[Work order] Retype only what runs from the first line of the records to the line with "38: (811, 241, 12.80)", inclusive, and no pictures.

(Records contained in a dataset)
▶
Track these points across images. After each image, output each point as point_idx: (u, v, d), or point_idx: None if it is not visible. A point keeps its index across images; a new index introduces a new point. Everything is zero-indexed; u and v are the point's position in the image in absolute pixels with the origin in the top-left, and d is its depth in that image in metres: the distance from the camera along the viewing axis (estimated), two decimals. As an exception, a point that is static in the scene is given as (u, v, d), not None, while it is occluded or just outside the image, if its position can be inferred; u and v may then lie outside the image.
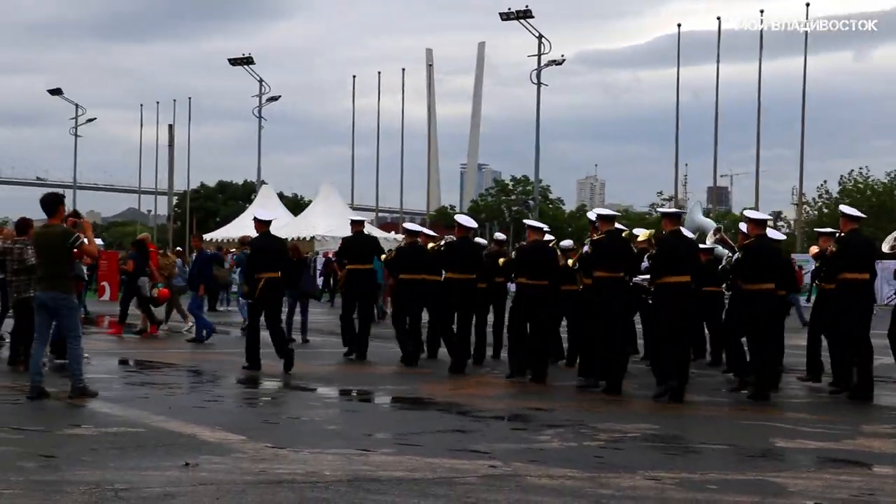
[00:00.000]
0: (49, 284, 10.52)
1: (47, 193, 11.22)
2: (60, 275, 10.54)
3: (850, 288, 11.85)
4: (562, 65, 49.58)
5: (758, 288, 11.72)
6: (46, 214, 10.85)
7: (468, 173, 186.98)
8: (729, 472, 7.32)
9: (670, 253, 11.50)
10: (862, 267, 11.88)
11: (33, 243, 11.52)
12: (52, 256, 10.57)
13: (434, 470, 7.13)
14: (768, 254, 11.87)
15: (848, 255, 11.85)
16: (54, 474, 6.71)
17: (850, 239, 12.00)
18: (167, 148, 71.40)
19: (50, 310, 10.55)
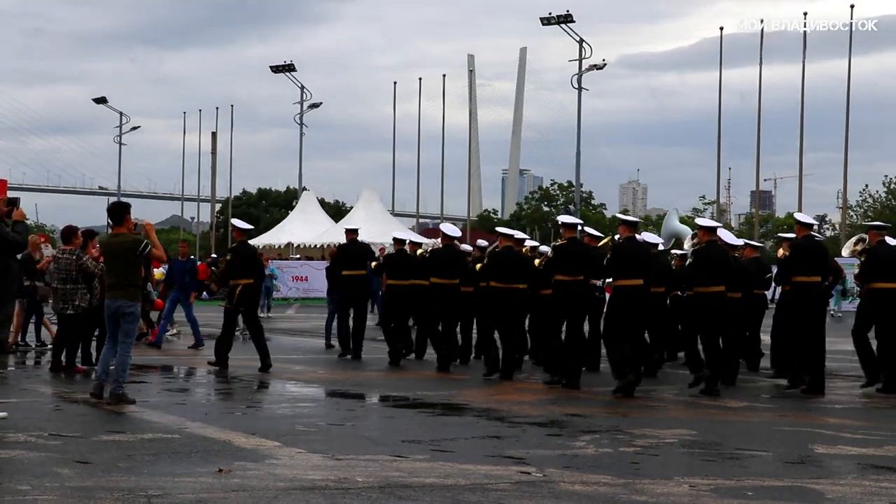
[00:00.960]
0: (117, 292, 10.75)
1: (114, 202, 11.49)
2: (128, 283, 10.78)
3: (802, 290, 12.50)
4: (603, 69, 49.35)
5: (708, 290, 12.31)
6: (113, 223, 11.07)
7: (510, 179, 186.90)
8: (766, 478, 7.21)
9: (625, 257, 12.23)
10: (814, 270, 12.51)
11: (101, 252, 11.63)
12: (120, 264, 10.80)
13: (467, 476, 7.09)
14: (718, 258, 12.44)
15: (801, 259, 12.53)
16: (89, 480, 6.74)
17: (803, 244, 12.66)
18: (210, 155, 72.03)
19: (117, 317, 10.77)
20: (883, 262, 12.80)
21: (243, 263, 14.59)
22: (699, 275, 12.46)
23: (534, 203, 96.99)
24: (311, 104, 59.77)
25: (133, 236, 11.00)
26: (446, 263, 15.03)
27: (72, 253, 13.73)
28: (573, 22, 47.59)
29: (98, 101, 66.41)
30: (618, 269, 12.32)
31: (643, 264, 12.29)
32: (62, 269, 13.70)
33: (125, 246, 10.81)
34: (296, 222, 52.54)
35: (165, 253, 11.77)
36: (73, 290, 13.64)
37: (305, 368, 15.19)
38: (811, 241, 12.80)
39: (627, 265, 12.19)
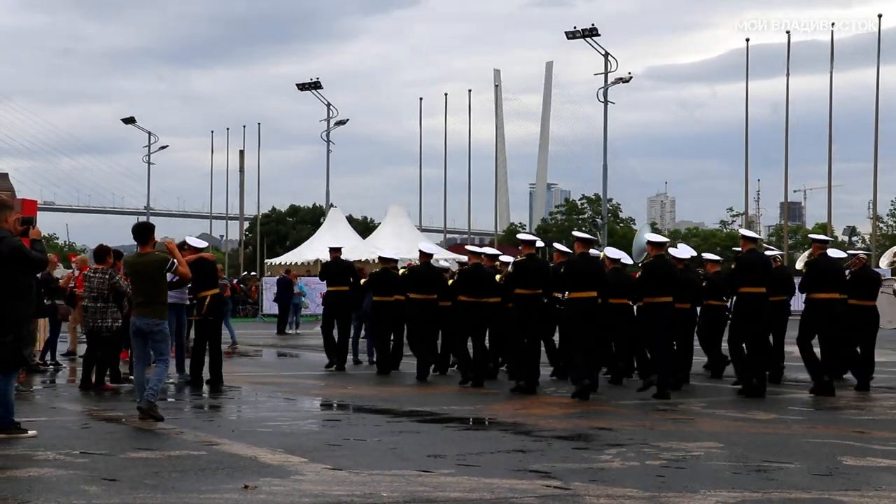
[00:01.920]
0: (144, 311, 10.90)
1: (139, 223, 11.64)
2: (156, 301, 10.93)
3: (748, 300, 13.33)
4: (629, 82, 49.26)
5: (655, 301, 13.22)
6: (139, 243, 11.19)
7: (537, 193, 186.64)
8: (793, 490, 7.16)
9: (579, 272, 13.20)
10: (758, 282, 13.32)
11: (128, 271, 11.75)
12: (147, 283, 10.95)
13: (492, 490, 7.08)
14: (665, 271, 13.35)
15: (746, 271, 13.37)
16: (116, 497, 6.79)
17: (747, 257, 13.47)
18: (238, 173, 72.41)
19: (144, 334, 10.91)
20: (822, 273, 13.72)
21: (205, 275, 14.44)
22: (647, 286, 13.40)
23: (560, 217, 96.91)
24: (338, 121, 59.97)
25: (160, 255, 11.16)
26: (423, 280, 15.98)
27: (104, 272, 13.86)
28: (598, 35, 47.60)
29: (126, 121, 66.92)
30: (571, 283, 13.28)
31: (595, 278, 13.21)
32: (94, 288, 13.83)
33: (153, 265, 10.96)
34: (324, 239, 52.59)
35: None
36: (104, 309, 13.77)
37: (332, 384, 15.23)
38: (756, 254, 13.66)
39: (580, 279, 13.13)
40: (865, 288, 14.35)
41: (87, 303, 13.97)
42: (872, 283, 14.63)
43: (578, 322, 13.22)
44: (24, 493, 6.94)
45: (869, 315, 14.41)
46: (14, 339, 9.35)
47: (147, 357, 11.25)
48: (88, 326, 14.03)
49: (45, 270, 10.92)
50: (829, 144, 51.03)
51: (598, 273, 13.42)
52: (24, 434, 9.34)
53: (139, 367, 11.15)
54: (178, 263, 11.23)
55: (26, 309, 9.57)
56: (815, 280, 13.79)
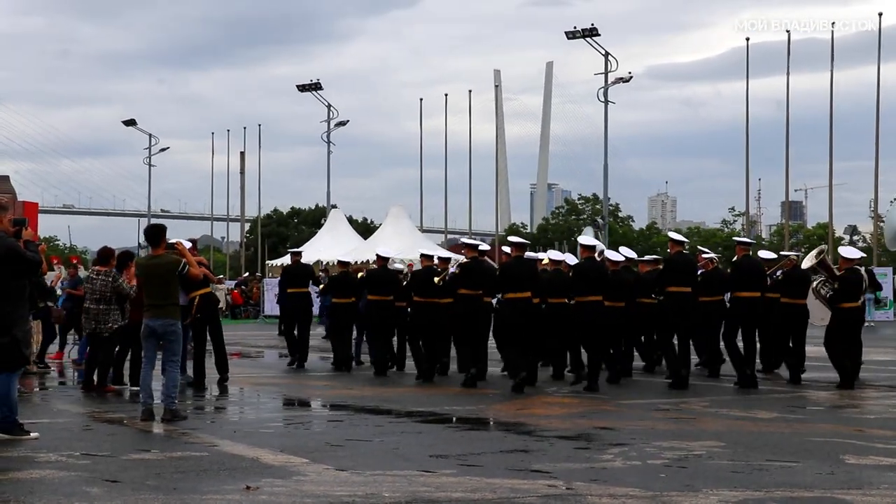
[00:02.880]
0: (158, 312, 10.96)
1: (151, 225, 11.72)
2: (169, 302, 11.01)
3: (675, 299, 14.47)
4: (629, 81, 49.18)
5: (587, 300, 14.15)
6: (151, 245, 11.27)
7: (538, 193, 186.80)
8: (795, 489, 7.16)
9: (513, 274, 14.05)
10: (685, 282, 14.43)
11: (139, 273, 11.77)
12: (160, 286, 11.01)
13: (494, 490, 7.08)
14: (596, 273, 14.26)
15: (674, 272, 14.54)
16: (118, 499, 6.78)
17: (675, 259, 14.68)
18: (239, 175, 72.38)
19: (158, 336, 10.98)
20: (746, 273, 14.74)
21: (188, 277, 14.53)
22: (579, 286, 14.34)
23: (560, 217, 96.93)
24: (338, 122, 59.90)
25: (172, 257, 11.27)
26: (380, 282, 16.92)
27: (107, 274, 13.85)
28: (598, 35, 47.53)
29: (127, 123, 66.88)
30: (506, 284, 14.11)
31: (528, 279, 14.06)
32: (97, 290, 13.84)
33: (165, 267, 11.05)
34: (324, 240, 52.62)
35: None
36: (107, 311, 13.78)
37: (334, 385, 15.23)
38: (683, 256, 14.85)
39: (514, 280, 13.98)
40: (796, 287, 14.99)
41: (90, 304, 13.96)
42: (802, 282, 15.20)
43: (514, 320, 14.04)
44: (25, 495, 6.94)
45: (799, 312, 15.05)
46: (13, 340, 9.35)
47: (155, 359, 11.27)
48: (91, 328, 14.02)
49: (39, 271, 10.89)
50: (831, 143, 50.95)
51: (532, 275, 14.26)
52: (27, 436, 9.34)
53: (147, 368, 11.18)
54: (189, 265, 11.30)
55: (22, 309, 9.57)
56: (739, 280, 14.76)
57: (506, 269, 14.36)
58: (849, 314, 14.56)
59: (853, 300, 14.62)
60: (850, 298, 14.56)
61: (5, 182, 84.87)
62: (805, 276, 15.34)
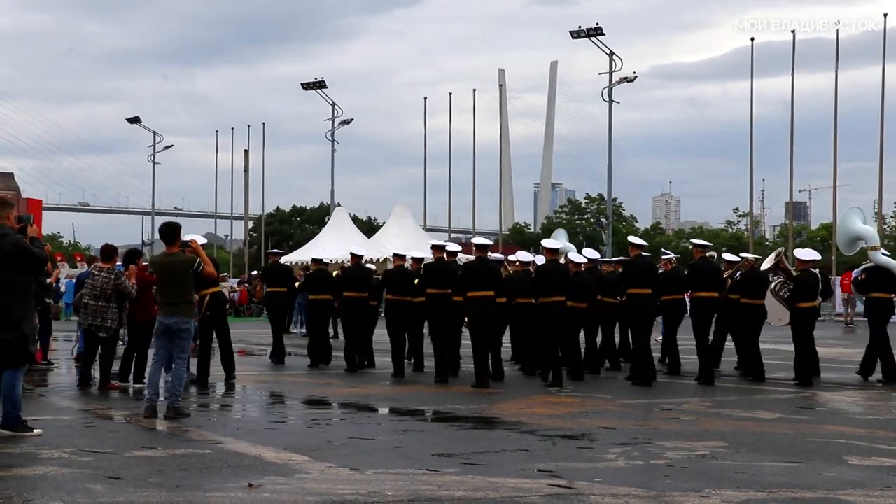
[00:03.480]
0: (172, 310, 11.07)
1: (166, 223, 11.65)
2: (183, 300, 11.11)
3: (635, 300, 15.17)
4: (634, 81, 49.10)
5: (550, 301, 14.70)
6: (166, 243, 11.37)
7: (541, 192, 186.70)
8: (798, 490, 7.15)
9: (475, 274, 14.74)
10: (645, 284, 15.12)
11: (154, 271, 11.80)
12: (175, 283, 11.12)
13: (497, 489, 7.07)
14: (558, 274, 14.82)
15: (634, 274, 15.21)
16: (120, 496, 6.79)
17: (635, 262, 15.33)
18: (243, 173, 72.42)
19: (171, 333, 11.08)
20: (704, 275, 15.45)
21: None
22: (542, 287, 14.87)
23: (564, 216, 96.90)
24: (343, 120, 59.97)
25: (187, 255, 11.36)
26: (356, 280, 17.47)
27: (110, 272, 13.85)
28: (603, 35, 47.51)
29: (132, 120, 66.95)
30: (468, 284, 14.71)
31: (489, 279, 14.78)
32: (98, 287, 13.81)
33: (180, 265, 11.15)
34: (328, 238, 52.62)
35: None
36: (105, 308, 13.76)
37: (337, 383, 15.22)
38: (642, 259, 15.42)
39: (476, 280, 14.67)
40: (754, 287, 15.65)
41: (89, 300, 13.92)
42: (760, 283, 15.76)
43: (476, 318, 14.74)
44: (28, 492, 6.95)
45: (757, 312, 15.74)
46: (18, 336, 9.35)
47: (166, 357, 11.36)
48: (87, 324, 14.00)
49: (45, 268, 10.93)
50: (835, 143, 50.86)
51: (494, 275, 15.01)
52: (30, 432, 9.35)
53: (156, 365, 11.24)
54: (204, 263, 11.37)
55: (29, 306, 9.58)
56: (696, 280, 15.54)
57: (468, 269, 14.94)
58: (805, 314, 14.99)
59: (810, 300, 15.01)
60: (806, 298, 14.98)
61: (9, 179, 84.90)
62: (763, 276, 15.86)
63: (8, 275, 9.28)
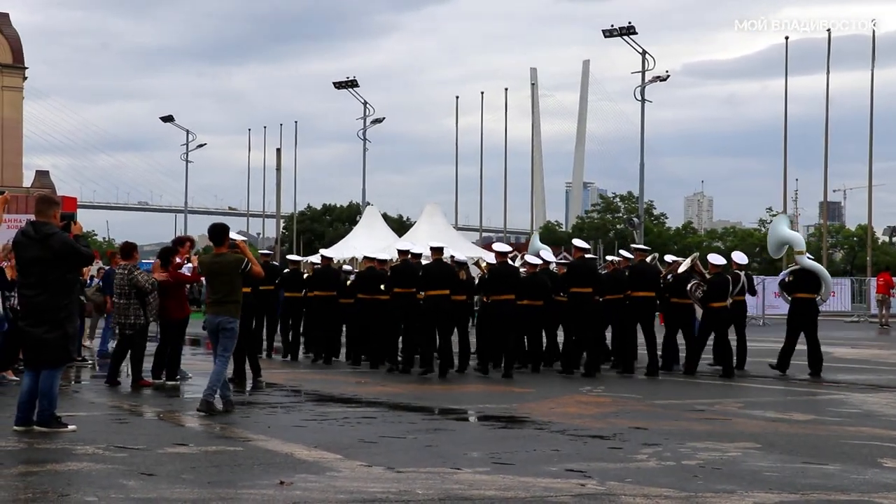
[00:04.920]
0: (219, 309, 11.32)
1: (215, 224, 11.88)
2: (231, 300, 11.35)
3: (577, 299, 16.41)
4: (667, 80, 48.84)
5: (500, 299, 16.06)
6: (214, 244, 11.64)
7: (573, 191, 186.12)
8: (831, 492, 7.10)
9: (432, 274, 16.13)
10: (586, 284, 16.41)
11: (204, 270, 11.94)
12: (223, 282, 11.37)
13: (528, 489, 7.07)
14: (508, 274, 16.34)
15: (576, 275, 16.56)
16: (153, 492, 6.84)
17: (577, 263, 16.81)
18: (275, 171, 72.72)
19: (217, 331, 11.35)
20: (641, 275, 16.73)
21: None
22: (492, 286, 16.28)
23: (595, 215, 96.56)
24: (374, 119, 60.01)
25: (235, 255, 11.54)
26: (325, 280, 18.87)
27: (124, 268, 13.99)
28: (636, 34, 47.31)
29: (165, 119, 67.36)
30: (426, 283, 16.14)
31: (445, 279, 16.12)
32: (118, 285, 14.01)
33: (228, 265, 11.37)
34: (359, 237, 52.67)
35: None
36: (126, 306, 13.87)
37: (368, 381, 15.26)
38: (584, 261, 16.84)
39: (433, 280, 16.03)
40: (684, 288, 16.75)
41: (116, 299, 14.14)
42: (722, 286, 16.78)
43: (433, 315, 16.14)
44: (63, 487, 7.01)
45: (687, 311, 16.98)
46: (63, 336, 9.45)
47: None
48: (116, 321, 14.25)
49: (91, 265, 11.13)
50: (870, 143, 50.48)
51: (450, 275, 16.35)
52: (64, 428, 9.44)
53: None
54: (251, 263, 11.53)
55: (74, 305, 9.69)
56: (636, 281, 16.72)
57: (426, 270, 16.36)
58: (717, 312, 16.47)
59: (721, 300, 16.53)
60: (718, 299, 16.48)
61: (45, 177, 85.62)
62: (727, 280, 16.90)
63: (56, 273, 9.39)
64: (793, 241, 17.82)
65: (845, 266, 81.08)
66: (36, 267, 9.39)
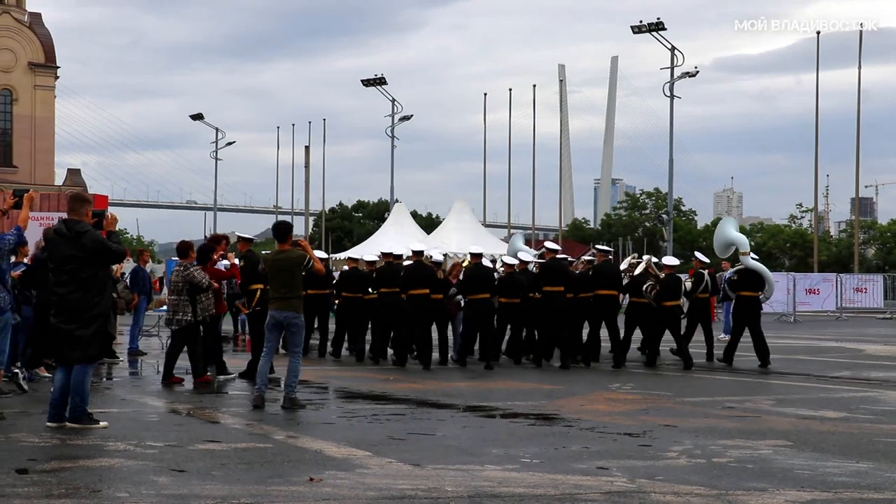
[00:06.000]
0: (283, 304, 11.56)
1: (279, 222, 12.45)
2: (294, 296, 11.57)
3: (549, 297, 17.20)
4: (696, 76, 48.56)
5: (477, 297, 17.24)
6: (278, 241, 11.97)
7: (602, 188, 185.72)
8: (864, 490, 7.04)
9: (413, 275, 17.23)
10: (558, 283, 17.20)
11: (267, 267, 12.06)
12: (286, 279, 11.60)
13: (557, 486, 7.05)
14: (484, 273, 17.51)
15: (548, 274, 17.32)
16: (184, 488, 6.87)
17: (549, 264, 17.51)
18: (303, 169, 72.92)
19: (282, 327, 11.61)
20: (605, 275, 17.63)
21: (254, 268, 14.73)
22: (469, 285, 17.39)
23: (623, 212, 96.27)
24: (402, 117, 60.03)
25: (298, 252, 11.76)
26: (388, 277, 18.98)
27: (180, 265, 14.08)
28: (664, 30, 47.08)
29: (195, 117, 67.60)
30: (407, 283, 17.21)
31: (424, 279, 17.13)
32: (173, 281, 14.11)
33: (291, 262, 11.61)
34: (388, 234, 52.82)
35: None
36: (177, 302, 13.97)
37: (397, 378, 15.28)
38: (556, 261, 17.54)
39: (413, 280, 17.16)
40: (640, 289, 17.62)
41: (172, 296, 14.25)
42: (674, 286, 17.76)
43: (416, 314, 17.16)
44: (95, 483, 7.06)
45: (644, 309, 17.72)
46: (96, 332, 9.53)
47: (276, 349, 11.98)
48: (167, 318, 14.35)
49: (124, 261, 11.22)
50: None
51: (429, 276, 17.29)
52: (96, 425, 9.51)
53: (266, 357, 11.80)
54: (313, 260, 11.74)
55: (107, 302, 9.78)
56: (599, 280, 17.58)
57: (408, 271, 17.48)
58: (669, 310, 17.49)
59: (674, 299, 17.57)
60: (670, 298, 17.49)
61: (77, 175, 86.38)
62: (679, 280, 18.13)
63: (89, 270, 9.47)
64: (738, 243, 18.73)
65: (878, 262, 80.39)
66: (69, 265, 9.47)
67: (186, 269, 13.98)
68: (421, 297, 17.10)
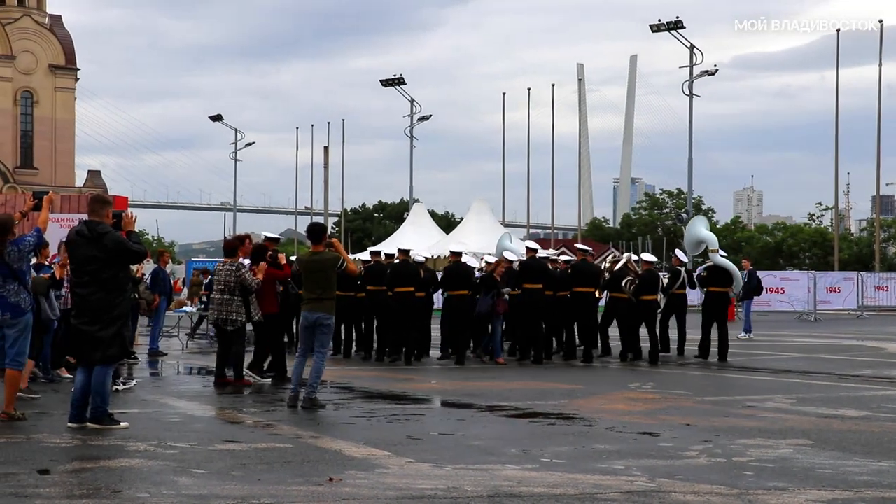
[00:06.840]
0: (316, 305, 11.64)
1: (313, 223, 12.62)
2: (326, 297, 11.66)
3: (528, 294, 17.87)
4: (715, 74, 48.41)
5: (455, 294, 18.05)
6: (312, 242, 12.09)
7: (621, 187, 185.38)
8: (885, 489, 7.00)
9: (398, 274, 18.08)
10: (536, 280, 17.84)
11: (301, 268, 12.14)
12: (320, 280, 11.69)
13: (576, 486, 7.04)
14: (462, 271, 18.30)
15: (527, 272, 17.94)
16: (204, 488, 6.90)
17: (529, 262, 18.15)
18: (322, 169, 73.10)
19: (314, 327, 11.68)
20: (584, 273, 18.40)
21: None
22: (449, 283, 18.19)
23: (643, 211, 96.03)
24: (421, 117, 60.13)
25: (332, 254, 11.83)
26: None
27: (232, 265, 14.03)
28: (683, 28, 46.96)
29: (214, 118, 67.91)
30: (393, 282, 18.05)
31: (409, 277, 17.99)
32: (222, 281, 14.04)
33: (325, 263, 11.69)
34: (407, 234, 52.88)
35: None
36: (230, 302, 13.94)
37: (416, 378, 15.29)
38: (535, 260, 18.15)
39: (399, 278, 17.98)
40: (647, 286, 18.19)
41: (215, 295, 14.20)
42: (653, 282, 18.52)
43: (402, 311, 17.96)
44: (116, 483, 7.10)
45: (624, 304, 18.44)
46: (117, 334, 9.58)
47: (310, 350, 11.89)
48: (213, 318, 14.31)
49: (144, 260, 11.31)
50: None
51: (414, 274, 18.14)
52: (116, 425, 9.56)
53: (300, 358, 11.86)
54: (346, 262, 11.85)
55: (128, 303, 9.84)
56: (579, 279, 18.30)
57: (393, 270, 18.25)
58: (647, 305, 18.23)
59: (651, 294, 18.27)
60: (648, 292, 18.18)
61: (97, 176, 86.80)
62: (657, 276, 19.01)
63: (110, 271, 9.53)
64: (708, 241, 19.48)
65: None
66: (90, 266, 9.53)
67: (238, 269, 13.95)
68: (405, 294, 17.85)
◀
[Answer to the exercise]
Track these points across images. After each image, output each point as point_idx: (u, v, d), or point_idx: None if it is not visible. A point keeps its index across images; a new index introduces a new point. Everything is zero-indexed; u and v are the point's position in the image in absolute pixels with the origin in the top-left, and d is its depth in that image in metres: the distance from the camera along the viewing axis (estimated), two decimals. As an exception, a point that is static in the scene is given as (u, v, d), not None, while it is occluded or just outside the image, if its position can be inferred; u and v may then lie outside the image.
[00:00.000]
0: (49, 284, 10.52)
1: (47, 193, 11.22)
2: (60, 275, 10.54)
3: (850, 288, 11.85)
4: (562, 65, 49.58)
5: (758, 288, 11.72)
6: (46, 214, 10.85)
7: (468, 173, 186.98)
8: (729, 472, 7.32)
9: (670, 253, 11.50)
10: (862, 267, 11.88)
11: (33, 243, 11.52)
12: (52, 256, 10.57)
13: (434, 470, 7.13)
14: (768, 254, 11.87)
15: (848, 255, 11.85)
16: (54, 474, 6.71)
17: (850, 239, 12.00)
18: (167, 148, 71.40)
19: (50, 310, 10.55)
[00:00.960]
0: (117, 292, 10.75)
1: (114, 202, 11.49)
2: (128, 283, 10.78)
3: (802, 290, 12.50)
4: (603, 69, 49.35)
5: (708, 290, 12.31)
6: (113, 223, 11.07)
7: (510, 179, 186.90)
8: (766, 478, 7.21)
9: (625, 257, 12.23)
10: (814, 270, 12.51)
11: (101, 252, 11.63)
12: (120, 264, 10.80)
13: (467, 476, 7.09)
14: (718, 258, 12.44)
15: (801, 259, 12.53)
16: (89, 480, 6.74)
17: (803, 244, 12.66)
18: (210, 155, 72.03)
19: (117, 317, 10.77)
20: (883, 262, 12.80)
21: (243, 263, 14.59)
22: (699, 275, 12.46)
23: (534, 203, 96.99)
24: (311, 104, 59.77)
25: (133, 236, 11.00)
26: (446, 263, 15.03)
27: (72, 253, 13.73)
28: (573, 22, 47.59)
29: (98, 101, 66.41)
30: (618, 269, 12.32)
31: (643, 264, 12.29)
32: (62, 269, 13.70)
33: (125, 246, 10.81)
34: (296, 222, 52.54)
35: (165, 253, 11.77)
36: (73, 290, 13.64)
37: (305, 368, 15.19)
38: (811, 241, 12.80)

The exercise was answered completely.